Federal spending cuts may be a contributor, say AGC officials.
An analysis by the Associated General Contractors of America (AGC) of recent figures from the Labor Department finds that construction employment declined in 32 states and the District of Columbia in April even as 29 states added jobs between April 2012 and April 2013. AGC officials note that construction demand in a number of states appears to be slackening amid cuts in federal construction spending and relatively weak private sector demand.
“The industry shows signs of recovering, but employment growth continues to be uneven, with some areas seeing stronger gains, even as others continue to contract,” says Ken Simonson, the AGC’s chief economist. “In addition, recent federal construction spending cuts amid still modest private sector growth is making it hard for the industry to recover in more areas.”
In a release, Simonson notes that Illinois had the largest decline in construction employment between March and April (-7,900 jobs, -4.3percent). Other states that saw sharp declines in construction employment include New York with a loss of 6,600 jobs, a 2 percent decline; and Wisconsin, which realized a loss of 3,900 jobs and a 4.1 percent decline. The AGC adds that Vermont had the highest percentage decrease in construction employment a 6.3 percent drop), followed by Illinois and Wisconsin.
On the positive side, the figures from the Labor Department notes that 17 states have added construction jobs between March and April. Florida added the largest number of construction jobs (9,000 jobs, 2.6 percent), while Connecticut had the highest percentage increase (2,100 jobs for a 3.9 percent increase). The second largest number of construction-related jobs took place in California (7,400 jobs, 1.2 percent), followed by Texas (6,000 jobs, 1.0 percent). Mississippi had the second-highest percentage increase (3.1 percent, 1,500 jobs), followed by West Virginia (2.9 percent, 1,000 jobs).
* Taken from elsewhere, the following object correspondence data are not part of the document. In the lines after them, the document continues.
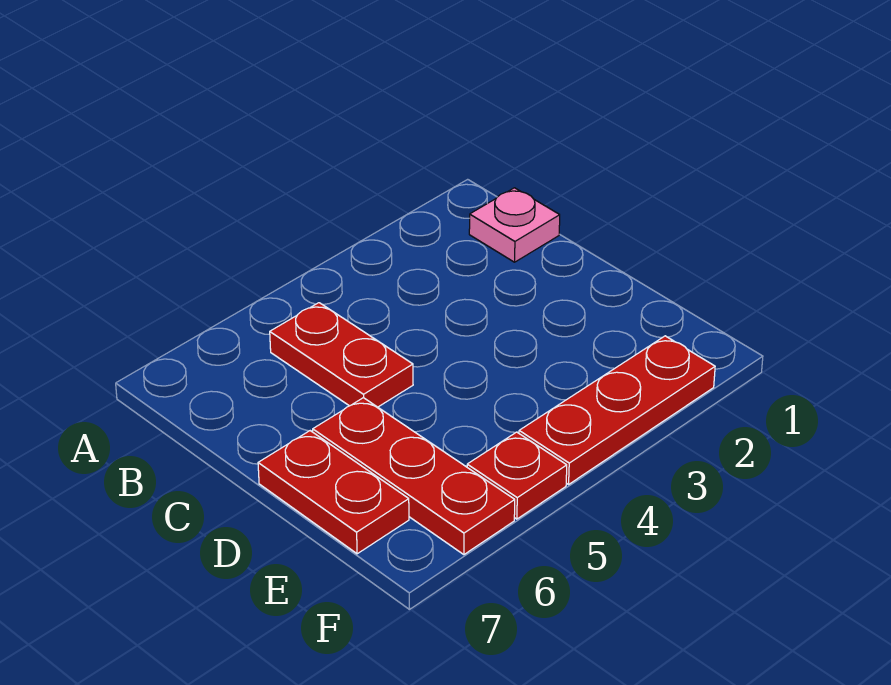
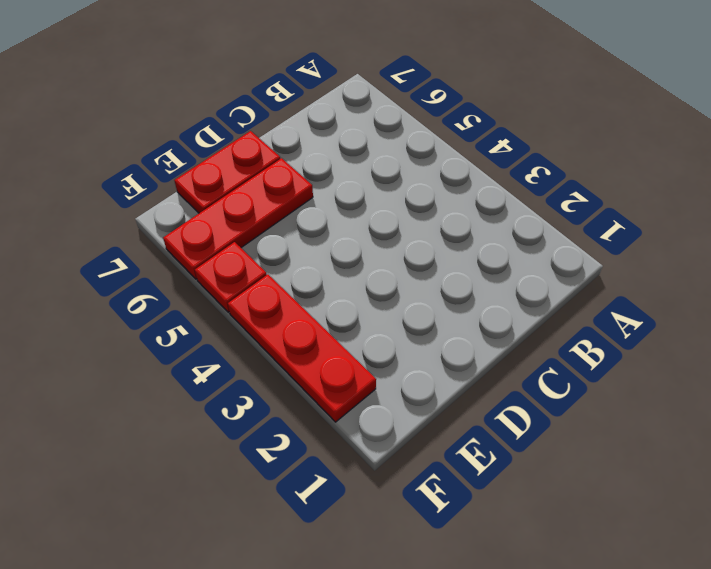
none -> pink 1x1 plate [469,188,560,262]
none -> red 1x2 plate [270,303,413,407]

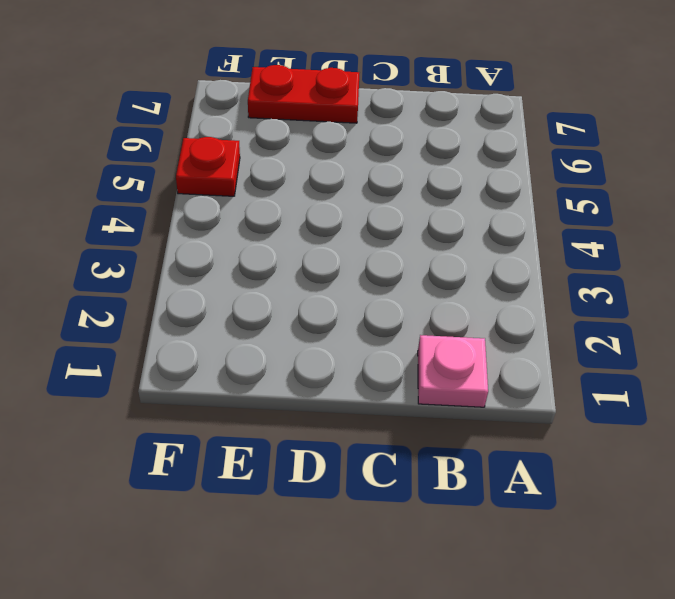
none -> red 1x2 plate [270,303,413,407]
none -> red 1x3 plate [313,398,515,555]

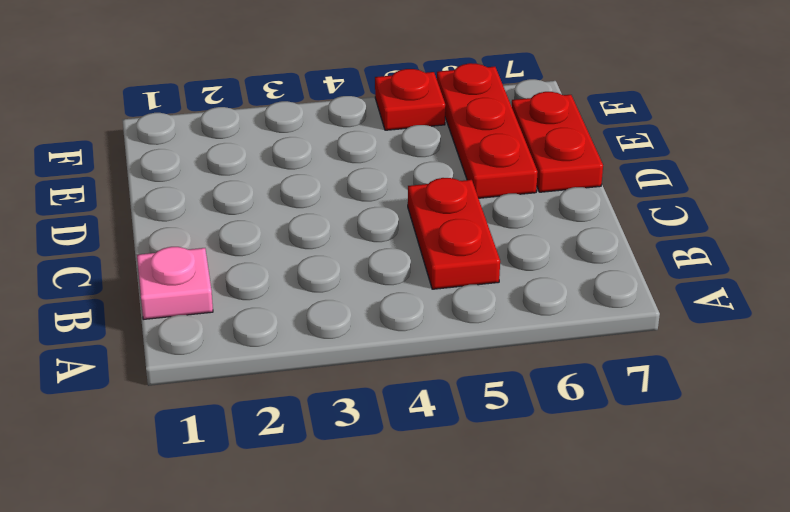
none -> red 1x3 plate [519,336,715,484]

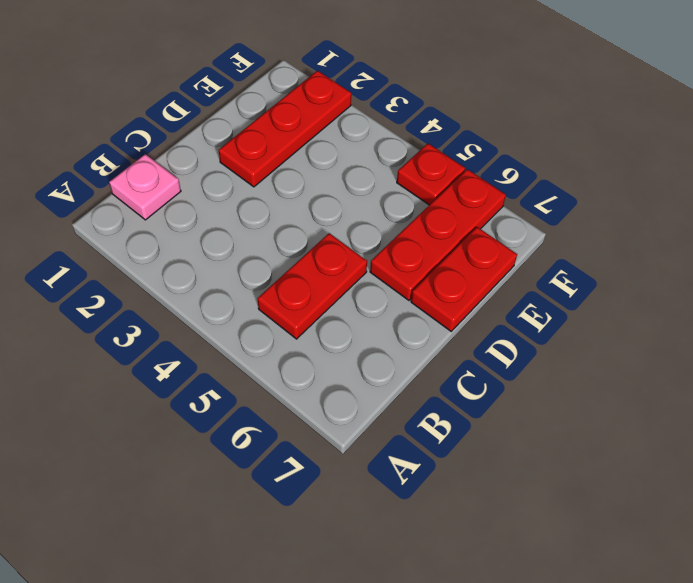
red 1x3 plate [219,71,351,187] -> red 1x3 plate turned to [519,336,715,484]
Simonson reports that 29 states added construction jobs from April 2012 to April 2013 and 21 states and D.C. states lost workers. Hawaii led all jurisdictions in the percentage of new construction jobs with an increase of 11.5 percent; followed by Alaska, up 9.1 percent; and Louisiana, which saw an increase of 8.1 percent. California added the most new construction jobs over the past 12 months (44,800, 7.7 percent), followed by Texas (41,500 jobs, 7.1 percent).
Among the states losing construction jobs during the past year, Vermont saw the biggest loss, -11.3 percent; followed by South Dakota, down 9.6 percent; and Rhode Island, declining 8.6 percent. Illinois lost the most jobs -12,900 jobs, followed by Ohio with a loss of 9,200 jobs and Indiana with a loss of 5,600 jobs.
In response to the most recent numbers, AGC officials are urging Congress and the administration to reconsider what it describes as “its current approach of making indiscriminate, across-the-board cuts to a range of federal construction programs.”
In a statement, the AGC points out that a broader economic impact of declining construction employment in most states will cost more in lost activity and revenue than the cuts were likely to save. The AGC also urged officials to act quickly to enact long-term legislation to fund repairs to locks, waterways and flood protection.
“While the industry ultimately needs broader private sector demand to truly recover, boosting infrastructure investments will certainly help,” says Stephen Sandherr, the AGC’s CEO. “The last thing Washington should be doing is taking steps that undermine the sector's nascent recovery.”